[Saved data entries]
━━━

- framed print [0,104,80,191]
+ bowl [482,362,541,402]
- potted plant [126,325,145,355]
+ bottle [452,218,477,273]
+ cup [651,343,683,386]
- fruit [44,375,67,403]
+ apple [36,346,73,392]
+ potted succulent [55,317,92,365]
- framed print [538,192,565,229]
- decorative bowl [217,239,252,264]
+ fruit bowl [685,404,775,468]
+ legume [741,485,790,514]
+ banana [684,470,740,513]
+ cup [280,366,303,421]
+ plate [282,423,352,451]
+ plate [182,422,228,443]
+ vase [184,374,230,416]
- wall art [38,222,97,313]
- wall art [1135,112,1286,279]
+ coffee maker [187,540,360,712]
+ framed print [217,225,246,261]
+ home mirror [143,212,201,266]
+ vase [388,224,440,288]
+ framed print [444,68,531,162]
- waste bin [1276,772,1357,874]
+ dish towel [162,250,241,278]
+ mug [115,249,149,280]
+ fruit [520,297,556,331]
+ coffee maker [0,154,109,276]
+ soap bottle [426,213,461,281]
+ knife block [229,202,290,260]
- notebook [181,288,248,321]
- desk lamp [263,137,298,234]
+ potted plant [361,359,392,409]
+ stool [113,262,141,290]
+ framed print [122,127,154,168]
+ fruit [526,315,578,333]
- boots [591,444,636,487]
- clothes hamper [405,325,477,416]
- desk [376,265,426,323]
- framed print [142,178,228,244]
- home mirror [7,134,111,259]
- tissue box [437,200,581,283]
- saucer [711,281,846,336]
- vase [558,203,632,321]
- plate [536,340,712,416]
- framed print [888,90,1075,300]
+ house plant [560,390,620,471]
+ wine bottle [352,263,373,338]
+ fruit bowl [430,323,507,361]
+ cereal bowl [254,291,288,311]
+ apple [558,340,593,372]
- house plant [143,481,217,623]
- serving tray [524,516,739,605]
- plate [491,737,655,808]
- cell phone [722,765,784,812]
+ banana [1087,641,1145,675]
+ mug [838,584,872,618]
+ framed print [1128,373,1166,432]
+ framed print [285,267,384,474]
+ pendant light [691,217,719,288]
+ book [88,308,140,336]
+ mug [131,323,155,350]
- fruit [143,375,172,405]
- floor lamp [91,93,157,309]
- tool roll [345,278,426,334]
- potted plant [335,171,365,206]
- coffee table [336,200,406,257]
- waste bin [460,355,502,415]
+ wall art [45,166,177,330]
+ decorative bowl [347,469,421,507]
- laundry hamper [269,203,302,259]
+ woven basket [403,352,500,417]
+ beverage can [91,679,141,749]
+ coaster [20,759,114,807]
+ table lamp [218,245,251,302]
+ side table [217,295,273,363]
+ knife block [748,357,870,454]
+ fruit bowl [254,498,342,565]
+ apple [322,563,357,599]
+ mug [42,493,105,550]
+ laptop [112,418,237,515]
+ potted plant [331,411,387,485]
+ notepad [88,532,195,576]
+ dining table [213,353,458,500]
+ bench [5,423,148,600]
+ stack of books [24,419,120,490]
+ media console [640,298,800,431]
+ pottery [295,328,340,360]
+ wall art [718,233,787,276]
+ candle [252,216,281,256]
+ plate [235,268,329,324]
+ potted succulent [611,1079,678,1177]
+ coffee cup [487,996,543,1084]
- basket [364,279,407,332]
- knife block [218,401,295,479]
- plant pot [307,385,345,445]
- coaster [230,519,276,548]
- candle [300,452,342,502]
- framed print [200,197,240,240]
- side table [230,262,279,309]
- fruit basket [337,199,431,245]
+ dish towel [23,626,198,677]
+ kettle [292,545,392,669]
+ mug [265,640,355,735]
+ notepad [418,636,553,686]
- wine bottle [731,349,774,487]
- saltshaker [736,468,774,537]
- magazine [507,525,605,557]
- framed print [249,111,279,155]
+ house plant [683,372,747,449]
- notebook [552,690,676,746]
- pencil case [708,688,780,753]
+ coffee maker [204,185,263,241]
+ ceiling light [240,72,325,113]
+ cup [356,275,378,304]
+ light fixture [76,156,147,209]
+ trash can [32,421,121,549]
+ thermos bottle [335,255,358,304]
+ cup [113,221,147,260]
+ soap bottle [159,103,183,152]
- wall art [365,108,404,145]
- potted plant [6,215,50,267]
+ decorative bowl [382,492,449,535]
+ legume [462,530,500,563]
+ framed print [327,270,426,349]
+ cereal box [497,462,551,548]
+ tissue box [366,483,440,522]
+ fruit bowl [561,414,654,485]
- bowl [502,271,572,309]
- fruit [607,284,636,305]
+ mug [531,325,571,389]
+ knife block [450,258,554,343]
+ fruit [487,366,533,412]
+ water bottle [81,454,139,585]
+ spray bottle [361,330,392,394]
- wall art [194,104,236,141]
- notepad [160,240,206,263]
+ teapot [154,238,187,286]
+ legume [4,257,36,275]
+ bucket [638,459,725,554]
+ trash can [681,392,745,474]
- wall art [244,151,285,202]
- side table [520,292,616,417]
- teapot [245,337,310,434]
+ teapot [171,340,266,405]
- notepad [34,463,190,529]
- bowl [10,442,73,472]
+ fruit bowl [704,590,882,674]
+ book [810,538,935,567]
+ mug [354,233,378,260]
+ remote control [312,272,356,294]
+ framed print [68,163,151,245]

━━━

=== WHAT THE TASK ASKS ===
This exercise requires the lines of the entries containing the string "knife".

=== SOLUTION TO THIS TASK ===
+ knife block [229,202,290,260]
+ knife block [748,357,870,454]
- knife block [218,401,295,479]
+ knife block [450,258,554,343]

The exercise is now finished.